In the course of my job I get the pleasure of treasure hunting through old historical texts on painting materials and methods. For an established paint-geek like myself, this is pure heaven, especially when uncovering an insight or finding a gem to be gleaned from all those past experiences. Every now and then, however, I come across something that is – shall we say – of a more curious nature that can certainly raise an eyebrow or two. The following is one that caught my eye the other day and thought I would share.

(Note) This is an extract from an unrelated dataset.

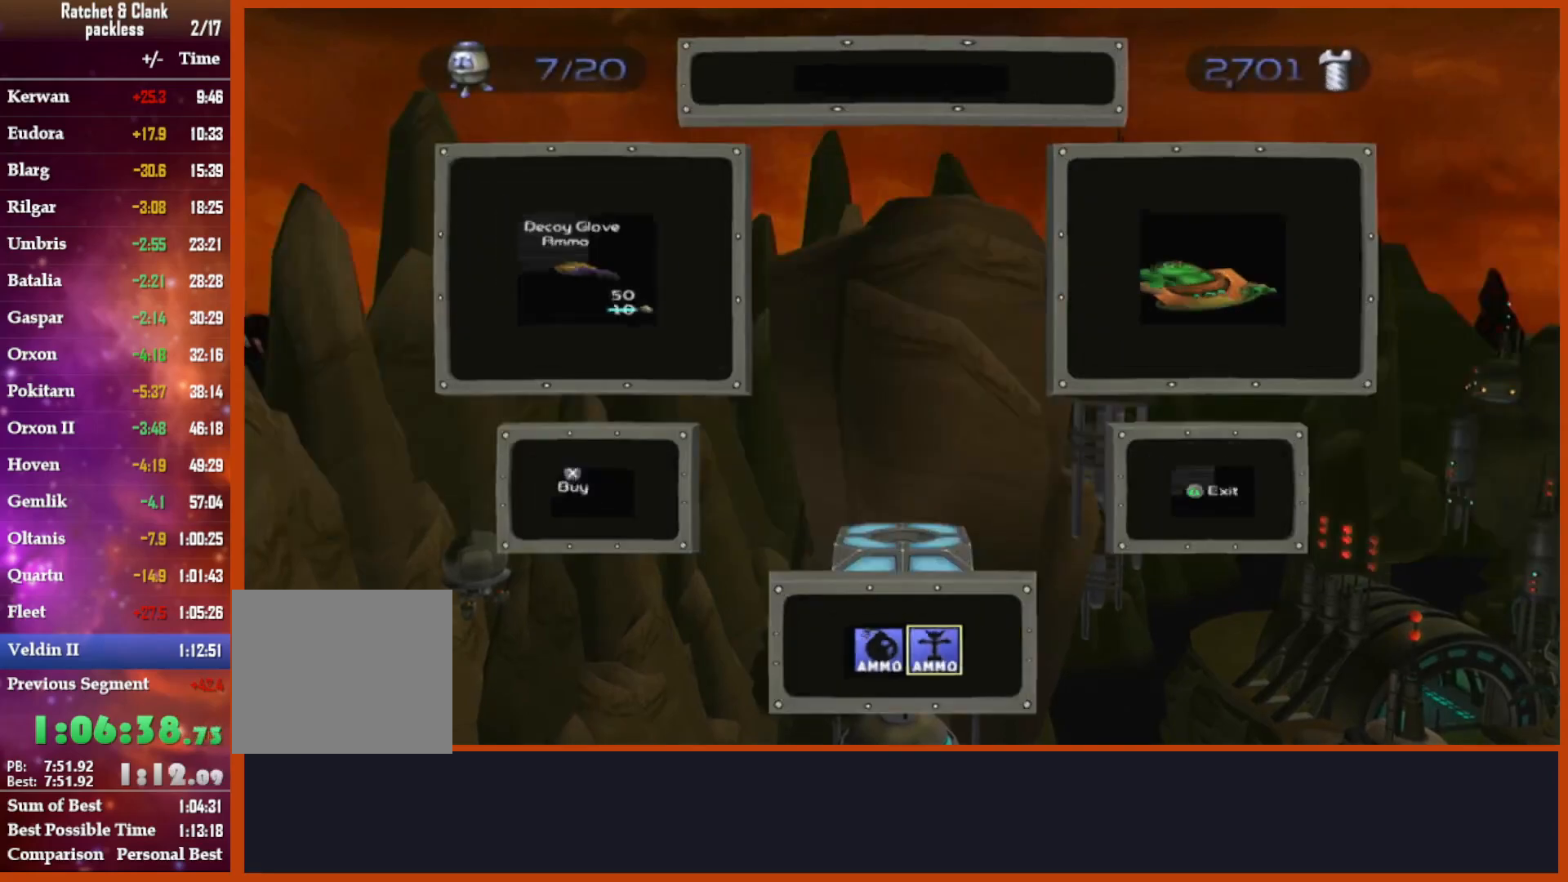
{"dt_ms": 500, "buttons": ["R1"], "left_stick": "center", "right_stick": "center", "events": [[17, "CROSS", "down"], [33, "L1", "up"], [67, "TRIANGLE", "up"], [200, "left_stick", "center"], [250, "CROSS", "up"]]}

It is an excerpt from Robert Dossie’s Handmaid of the Arts published in 1783, and found in Storm, A. “Eighteenth Century Paint Materials And The Painters Craft As Practiced In Louisbourg” 1982, (Cape Breton, Nova Scotia Canada) :
“To make a drying oil to make any color that is mixed with it, dry quickly:
Add two ounces of litharge of lead to a quart of linseed oil (though some use red lead) powdered very fine, and boil it for near an hour in an earthen pan, or till the oil be grown fat, or almost of the consistence of molasses, then set it on fire with a lighted paper, keep it stirring while burning, which need not be above a minute or two, then put out the flame, and let it stand till it be thoroughly cold, and that the litharge has settled well to the bottom; then pour off the clear oil, and put it in a bladder, close tied up for use. “
Well, some things in the 18th century are really best left in the 18th century.
And I hope it goes without saying, don’t try this at home. Or anywhere else for that matter.